Segment Start: Data for the task

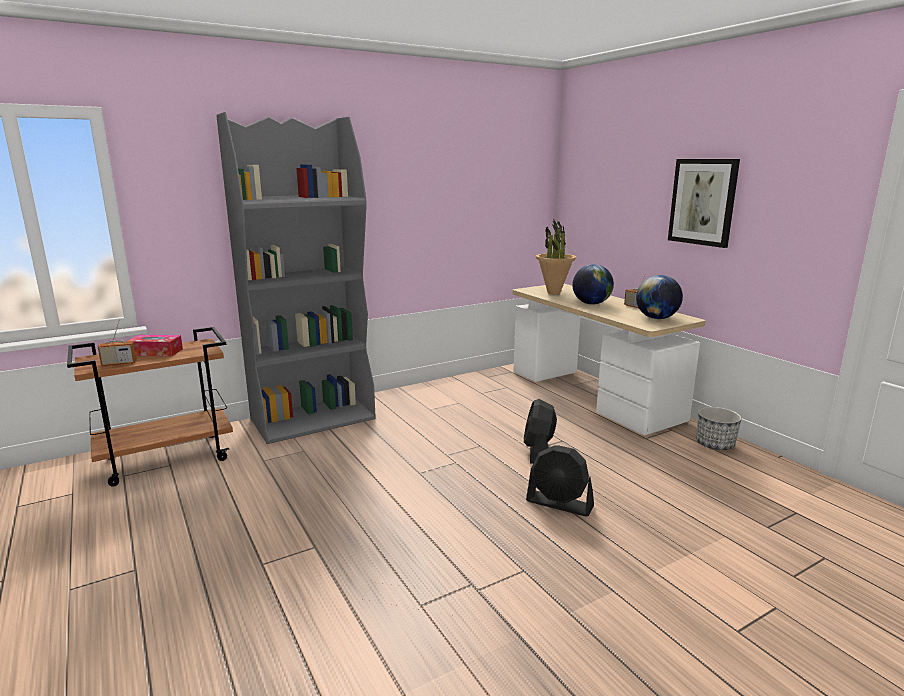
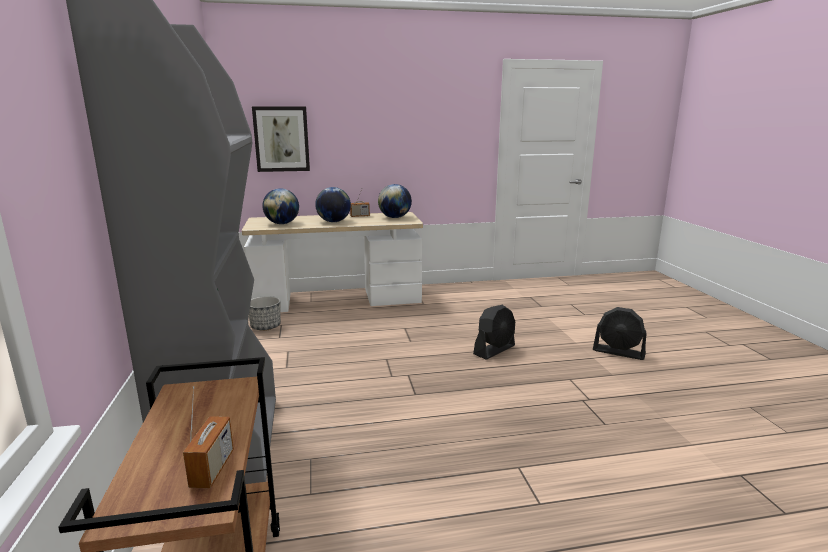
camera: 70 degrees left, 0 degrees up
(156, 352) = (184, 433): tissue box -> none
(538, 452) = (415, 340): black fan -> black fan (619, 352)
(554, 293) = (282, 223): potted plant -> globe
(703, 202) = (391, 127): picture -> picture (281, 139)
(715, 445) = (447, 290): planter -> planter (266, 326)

Segment End: Data for the task

#### [Work to complete]
Keep every word of the records above exactly, and return them with no pictures.

#### [Output]
camera: 70 degrees left, 0 degrees up
(156, 352) = (184, 433): tissue box -> none
(538, 452) = (415, 340): black fan -> black fan (619, 352)
(554, 293) = (282, 223): potted plant -> globe
(703, 202) = (391, 127): picture -> picture (281, 139)
(715, 445) = (447, 290): planter -> planter (266, 326)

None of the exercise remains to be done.